* Work request
The listing below must be given again in full, exactly.

* Records
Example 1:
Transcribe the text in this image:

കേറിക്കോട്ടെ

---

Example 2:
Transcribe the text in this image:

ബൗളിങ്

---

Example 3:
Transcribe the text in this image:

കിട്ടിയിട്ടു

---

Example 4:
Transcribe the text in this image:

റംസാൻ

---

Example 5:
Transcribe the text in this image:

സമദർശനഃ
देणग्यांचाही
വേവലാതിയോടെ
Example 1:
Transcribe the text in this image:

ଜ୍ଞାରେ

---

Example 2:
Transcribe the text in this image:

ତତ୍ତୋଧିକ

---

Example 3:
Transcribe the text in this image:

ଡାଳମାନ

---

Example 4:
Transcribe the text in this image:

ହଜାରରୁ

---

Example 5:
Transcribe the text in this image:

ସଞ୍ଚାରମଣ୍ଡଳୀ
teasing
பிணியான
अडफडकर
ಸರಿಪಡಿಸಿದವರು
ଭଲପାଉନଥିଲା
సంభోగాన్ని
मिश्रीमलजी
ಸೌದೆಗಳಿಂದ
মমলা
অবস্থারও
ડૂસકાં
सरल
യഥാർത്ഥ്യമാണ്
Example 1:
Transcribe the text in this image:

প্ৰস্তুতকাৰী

* Written reply
Example 1:
Transcribe the text in this image:

കേറിക്കോട്ടെ

---

Example 2:
Transcribe the text in this image:

ബൗളിങ്

---

Example 3:
Transcribe the text in this image:

കിട്ടിയിട്ടു

---

Example 4:
Transcribe the text in this image:

റംസാൻ

---

Example 5:
Transcribe the text in this image:

സമദർശനഃ
देणग्यांचाही
വേവലാതിയോടെ
Example 1:
Transcribe the text in this image:

ଜ୍ଞାରେ

---

Example 2:
Transcribe the text in this image:

ତତ୍ତୋଧିକ

---

Example 3:
Transcribe the text in this image:

ଡାଳମାନ

---

Example 4:
Transcribe the text in this image:

ହଜାରରୁ

---

Example 5:
Transcribe the text in this image:

ସଞ୍ଚାରମଣ୍ଡଳୀ
teasing
பிணியான
अडफडकर
ಸರಿಪಡಿಸಿದವರು
ଭଲପାଉନଥିଲା
సంభోగాన్ని
मिश्रीमलजी
ಸೌದೆಗಳಿಂದ
মমলা
অবস্থারও
ડૂસકાં
सरल
യഥാർത്ഥ്യമാണ്
Example 1:
Transcribe the text in this image:

প্ৰস্তুতকাৰী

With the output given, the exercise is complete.